*** Data for review ***

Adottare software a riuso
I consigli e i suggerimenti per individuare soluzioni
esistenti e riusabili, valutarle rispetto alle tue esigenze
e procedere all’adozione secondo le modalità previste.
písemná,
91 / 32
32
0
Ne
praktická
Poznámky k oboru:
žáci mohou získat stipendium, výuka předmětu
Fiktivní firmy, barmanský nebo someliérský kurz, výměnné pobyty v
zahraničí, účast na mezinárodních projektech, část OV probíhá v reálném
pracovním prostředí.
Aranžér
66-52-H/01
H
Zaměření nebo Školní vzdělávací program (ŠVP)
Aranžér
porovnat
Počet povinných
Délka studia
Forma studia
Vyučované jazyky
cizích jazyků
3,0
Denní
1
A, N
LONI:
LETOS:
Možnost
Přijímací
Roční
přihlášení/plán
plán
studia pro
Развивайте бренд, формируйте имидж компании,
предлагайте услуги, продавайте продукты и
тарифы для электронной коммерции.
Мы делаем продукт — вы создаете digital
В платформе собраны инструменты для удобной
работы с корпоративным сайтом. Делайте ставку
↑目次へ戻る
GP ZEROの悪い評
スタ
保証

*** End of Data for review ***
*** Data for review ***

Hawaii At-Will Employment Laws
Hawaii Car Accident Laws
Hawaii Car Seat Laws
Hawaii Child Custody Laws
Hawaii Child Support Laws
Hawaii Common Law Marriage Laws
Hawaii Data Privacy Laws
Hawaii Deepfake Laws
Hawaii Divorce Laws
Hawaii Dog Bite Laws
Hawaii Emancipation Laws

*** End of Data for review ***
*** Data for review ***

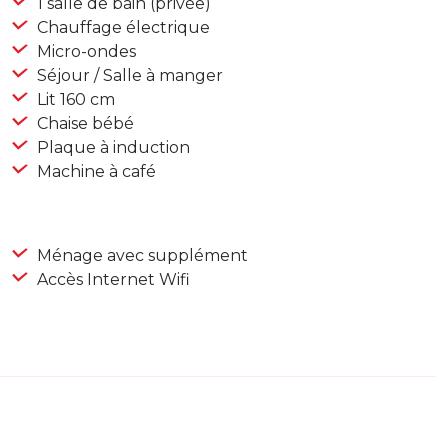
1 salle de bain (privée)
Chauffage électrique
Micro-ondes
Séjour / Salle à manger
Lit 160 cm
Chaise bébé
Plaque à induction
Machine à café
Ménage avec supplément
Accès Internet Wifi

*** End of Data for review ***

| Request |
Word for word, restate the lines of the listing above starting at the line with "Hawaii Child Support Laws" and ending at the line with "Hawaii Emancipation Laws", and nothing outside them.

| Solution for this problem |
Hawaii Child Support Laws
Hawaii Common Law Marriage Laws
Hawaii Data Privacy Laws
Hawaii Deepfake Laws
Hawaii Divorce Laws
Hawaii Dog Bite Laws
Hawaii Emancipation Laws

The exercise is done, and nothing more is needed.